Which lines in the data below contain the word "ресми"? Return each of them.
::::::::
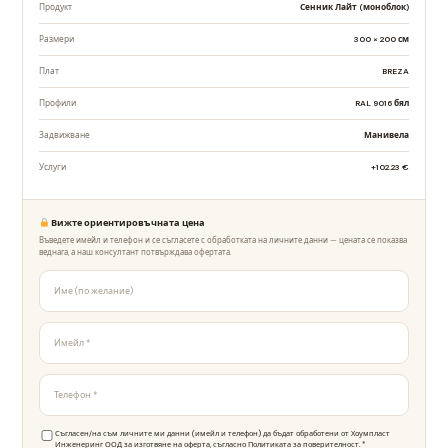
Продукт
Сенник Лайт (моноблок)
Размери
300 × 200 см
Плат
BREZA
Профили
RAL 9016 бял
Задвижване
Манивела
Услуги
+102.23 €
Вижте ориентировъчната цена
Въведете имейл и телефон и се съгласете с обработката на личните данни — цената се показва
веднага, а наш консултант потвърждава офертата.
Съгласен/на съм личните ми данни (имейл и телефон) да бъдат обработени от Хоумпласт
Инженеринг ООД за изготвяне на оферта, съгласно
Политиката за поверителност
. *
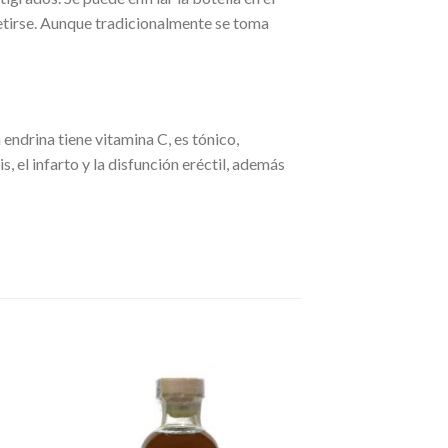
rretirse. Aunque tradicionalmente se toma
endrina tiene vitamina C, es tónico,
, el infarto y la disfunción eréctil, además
::::::::
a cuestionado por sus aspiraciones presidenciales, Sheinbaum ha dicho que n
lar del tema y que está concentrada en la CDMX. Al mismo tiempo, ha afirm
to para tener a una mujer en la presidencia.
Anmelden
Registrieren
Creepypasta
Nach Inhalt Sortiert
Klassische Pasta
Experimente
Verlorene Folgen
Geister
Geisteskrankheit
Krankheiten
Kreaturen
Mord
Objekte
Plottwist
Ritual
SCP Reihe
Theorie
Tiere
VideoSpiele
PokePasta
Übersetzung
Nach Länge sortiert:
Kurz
::::::::
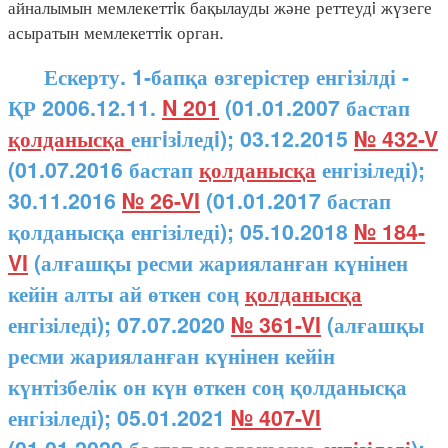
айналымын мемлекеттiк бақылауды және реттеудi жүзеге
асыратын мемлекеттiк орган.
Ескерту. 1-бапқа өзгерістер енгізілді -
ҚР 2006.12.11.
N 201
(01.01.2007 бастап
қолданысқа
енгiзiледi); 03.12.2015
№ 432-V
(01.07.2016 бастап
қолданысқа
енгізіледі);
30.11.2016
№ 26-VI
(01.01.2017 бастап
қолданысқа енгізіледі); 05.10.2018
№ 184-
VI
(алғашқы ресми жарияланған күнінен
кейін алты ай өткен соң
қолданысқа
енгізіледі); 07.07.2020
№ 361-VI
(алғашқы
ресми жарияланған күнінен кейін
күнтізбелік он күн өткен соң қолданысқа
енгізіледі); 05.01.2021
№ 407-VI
::::::::
SOLUTION FOR THIS EXERCISE -
(алғашқы ресми жарияланған күнінен
ресми жарияланған күнінен кейін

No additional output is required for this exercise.